What is camping without taking a hike through the forest and mountain? This year we went to the Backbone State Park near Lamont Iowa. It is Iowa’s oldest state park, dedicated in 1919. The park is more than 2000 acres and has 21 miles trail for hiking. It also has cliffs that climbers and rappellers can find challenging.

me and the trail sign

walking through the woods (“diwata ng gubat”- that’s actually my wife)

hiking under the shadow of a huge rock

open spaces overlooking a cliff

tight spaces between rocks

my best impression of Spiderman

conquering the rock

jumping from rock to rock

The trail even has a cave. It was not a big cavernous cave though. It was small and tight that you have to bend and crawl in the dark most of the way. Too claustrophobic and muddy for me. And it has bats. Yes, a bat cave! But no bat mobile in there.

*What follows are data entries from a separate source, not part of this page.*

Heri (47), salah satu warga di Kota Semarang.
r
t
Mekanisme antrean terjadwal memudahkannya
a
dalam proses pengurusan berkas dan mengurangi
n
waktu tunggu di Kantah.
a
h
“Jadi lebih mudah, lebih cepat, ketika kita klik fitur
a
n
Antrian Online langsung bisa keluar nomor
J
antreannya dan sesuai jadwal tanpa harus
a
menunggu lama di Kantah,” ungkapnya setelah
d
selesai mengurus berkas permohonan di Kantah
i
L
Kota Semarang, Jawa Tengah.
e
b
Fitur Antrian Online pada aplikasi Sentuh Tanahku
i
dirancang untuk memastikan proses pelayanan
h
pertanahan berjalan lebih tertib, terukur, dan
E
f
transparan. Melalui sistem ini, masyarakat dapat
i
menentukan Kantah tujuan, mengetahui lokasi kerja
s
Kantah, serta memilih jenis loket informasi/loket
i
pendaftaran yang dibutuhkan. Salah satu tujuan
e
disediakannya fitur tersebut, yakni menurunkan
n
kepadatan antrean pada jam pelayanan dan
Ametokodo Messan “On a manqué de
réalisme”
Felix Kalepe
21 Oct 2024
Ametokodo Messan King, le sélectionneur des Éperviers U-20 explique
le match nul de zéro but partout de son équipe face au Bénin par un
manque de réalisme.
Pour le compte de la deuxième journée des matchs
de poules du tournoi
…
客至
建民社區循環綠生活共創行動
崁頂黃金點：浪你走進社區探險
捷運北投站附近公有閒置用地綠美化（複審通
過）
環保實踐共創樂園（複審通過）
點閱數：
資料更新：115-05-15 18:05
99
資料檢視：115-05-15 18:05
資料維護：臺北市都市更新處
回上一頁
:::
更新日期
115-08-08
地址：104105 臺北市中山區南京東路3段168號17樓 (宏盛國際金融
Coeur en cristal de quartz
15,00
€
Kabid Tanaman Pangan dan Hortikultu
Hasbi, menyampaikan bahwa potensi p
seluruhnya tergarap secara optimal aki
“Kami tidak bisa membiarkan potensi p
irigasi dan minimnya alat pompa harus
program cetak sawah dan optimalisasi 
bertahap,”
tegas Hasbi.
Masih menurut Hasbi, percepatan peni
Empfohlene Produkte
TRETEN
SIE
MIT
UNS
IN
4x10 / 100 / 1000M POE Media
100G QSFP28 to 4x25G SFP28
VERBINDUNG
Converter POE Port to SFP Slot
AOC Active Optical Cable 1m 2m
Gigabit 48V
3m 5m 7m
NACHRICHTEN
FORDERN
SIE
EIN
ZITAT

climbing the trail leading to the cave

bending low to enter the cave

After crawling in the cave and getting dirty, we headed down the nearby creek to clean up. The water is clear and cold.

refreshing stream

We did not encounter much wild animals, just swarm of insects and birds flying around that filled the trail with their bird calls. No cougar, no elk, no bear (yes, there have been reports of black bear in Iowa), and no beaver that we spotted. (Though there are a lot of cows grazing in the prairie just outside the State Park.) But we did see sign of beaver marks around.

This tree was definitely chomped by a beaver.

After all the walking, climbing, jumping, and crouching, we needed some break time.

This type of break? (Don’t worry its all for effects. No fauna nor flora were endangered)

No. This type of break.

I know these camping trips and hiking can be exhausting, but they are also rejuvenating. Until the next call of the wild.